Printing from _ready will only send the value once the game starts. Also, if you are using gdscript, you shouldn't need the ; at the end of lines since it is coded similarly to python :)

I am not super versed in the animation stuff sadly, but one thing I noticed is that the idleLoop doesn't loop. (Unless you are calling it from the _process(delta) method or another method altogether in which case it most likely will.) But another way you could write it is like so: (Keep in mind that count, IdleCounter in your code, starts at 0, so if your idleCounter is supposed to be 11, it will have 12 frame to count before executing the if's part and not 11.)

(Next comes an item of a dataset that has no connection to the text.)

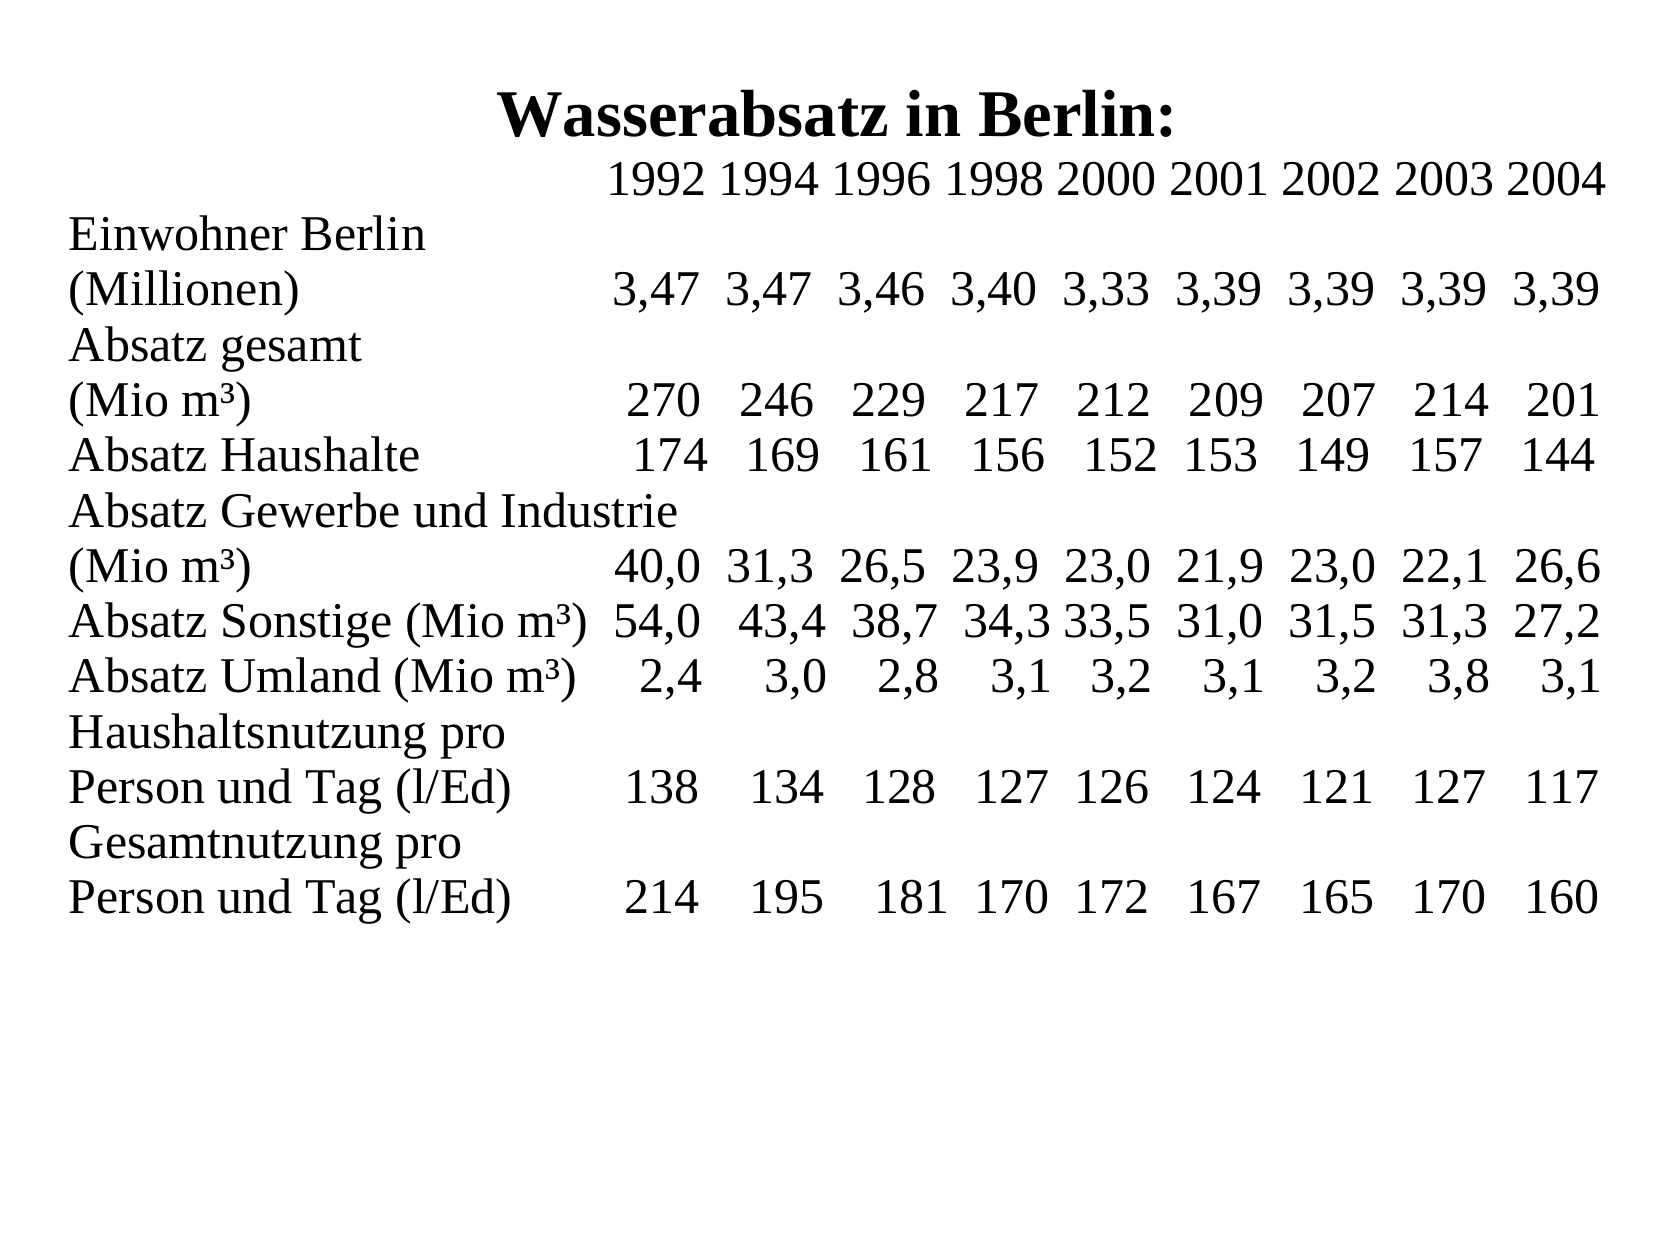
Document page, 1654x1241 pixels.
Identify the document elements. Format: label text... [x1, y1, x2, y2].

text_box Wasserabsatz in Berlin: 1992 1994 1996 1998 2000 2001 2002 2003 2004 Einwohner Berlin (Millionen) 3,47 3,47 3,46 3,40 3,33 3,39 3,39 3,39 3,39 Absatz gesamt (Mio m³) 270 246 229 217 212 209 207 214 201 Absatz Haushalte 174 169 161 156 152 153 149 157 144 Absatz Gewerbe und Industrie (Mio m³) 40,0 31,3 26,5 23,9 23,0 21,9 23,0 22,1 26,6 Absatz Sonstige (Mio m³) 54,0 43,4 38,7 34,3 33,5 31,0 31,5 31,3 27,2 Absatz Umland (Mio m³) 2,4 3,0 2,8 3,1 3,2 3,1 3,2 3,8 3,1 Haushaltsnutzung pro Person und Tag (l/Ed) 138 134 128 127 126 124 121 127 117 Gesamtnutzung pro Person und Tag (l/Ed) 214 195 181 170 172 167 165 170 160 [68, 76, 1607, 1020]
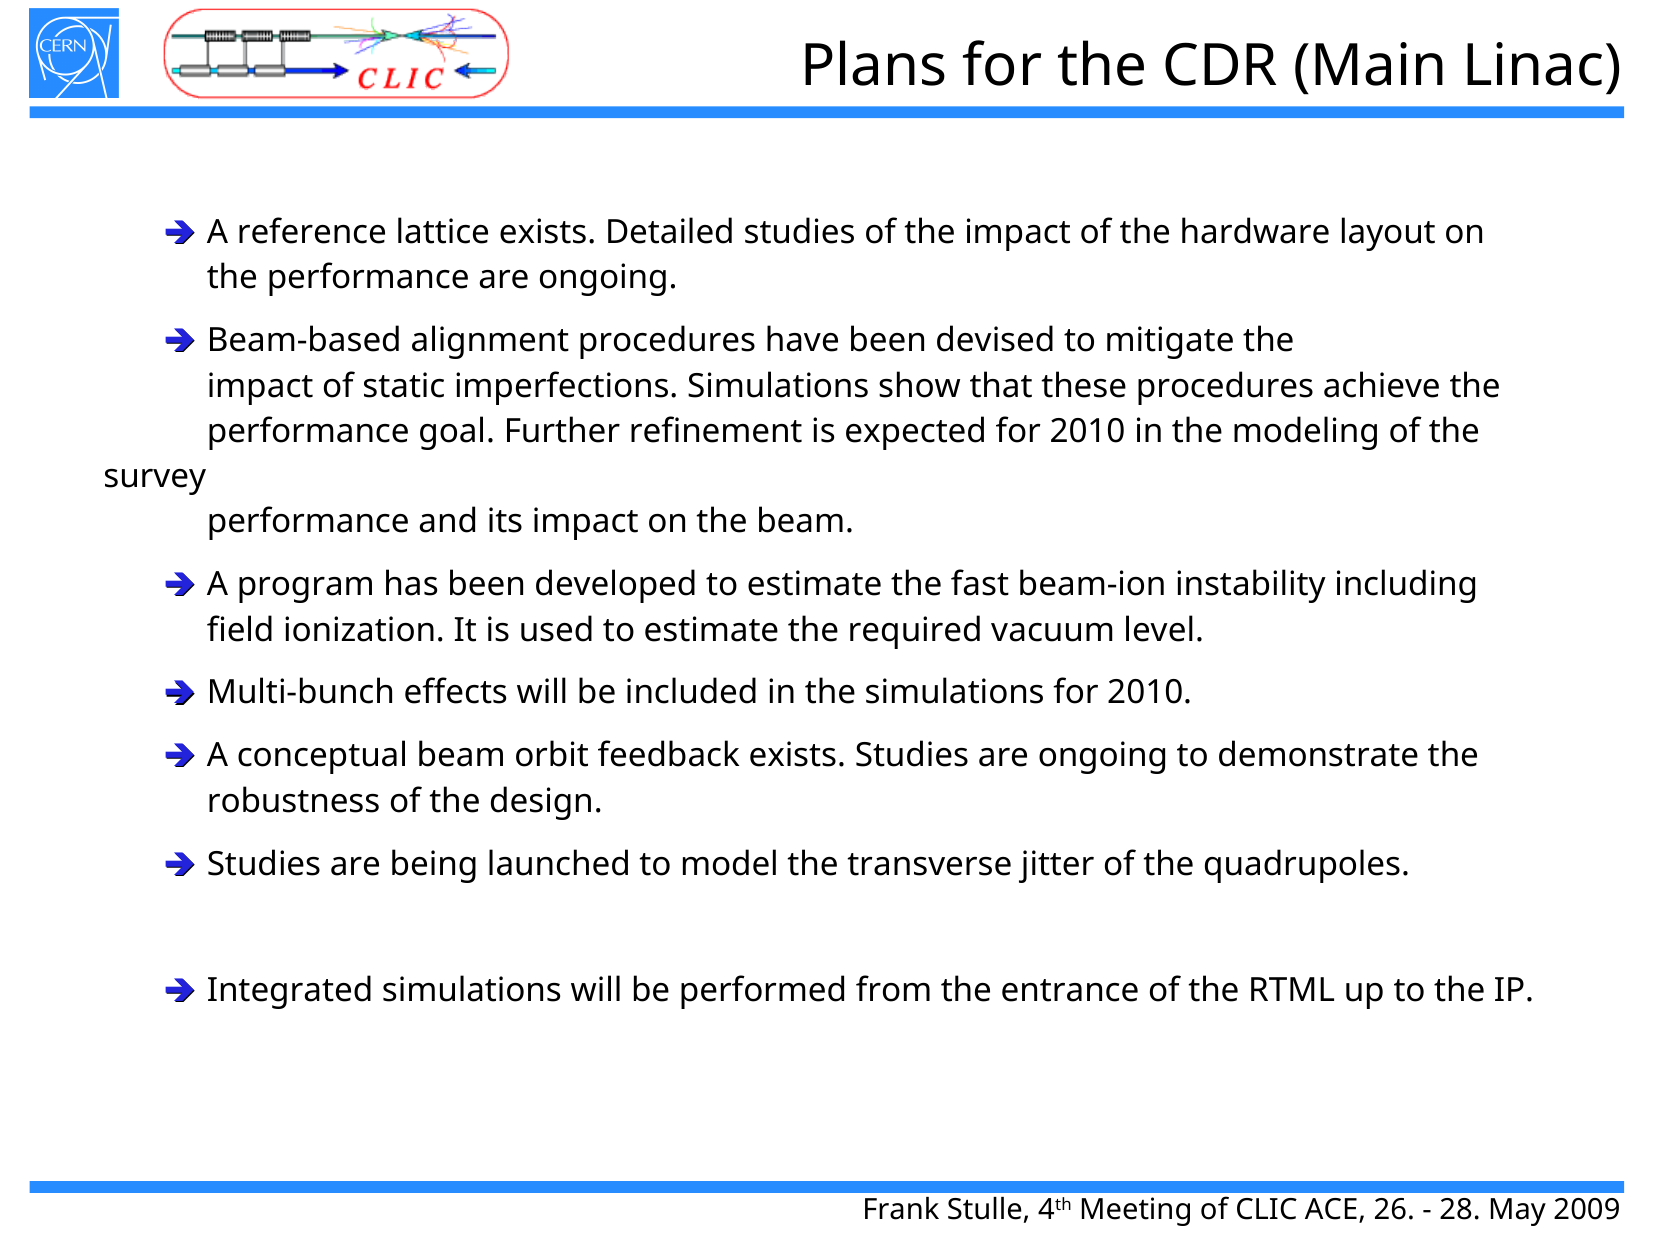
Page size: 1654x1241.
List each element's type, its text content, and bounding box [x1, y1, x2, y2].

func idler(duration = 0): # Feel free to rename how you'd like. The 0 is only there as a default value, so you can change it. This way you can simply call the function if you want to instantly trigger the idleFlourish.
	var completed = 0 # you can change it to true or false if you prefer using a boolean when checking
	for count in range(duration):
		print(count)
		if count >= duration: 
			print(count) # Just so you can see if it actually increased the count variable before executing here. Feel free to comment or remove that print if it does increase. Same with the previous print. This way you don't clutter your debug console
			stateMachine.travel("IdleFlourish")
			completed = 1
	return completed # This way if you use print(idler()), or need to make sure it actually executed, it should return 1 which would indicate everything went through without any crash-worthy problem.

Then when you call your function from elsewhere, you can simply call idler(11) and use the return value as a way to know when the forloop is done this way you don't send the function every frame depending on where you use it.

Hopefully this helps a little. In any case I am wishing you the absolute best and a wonderful day!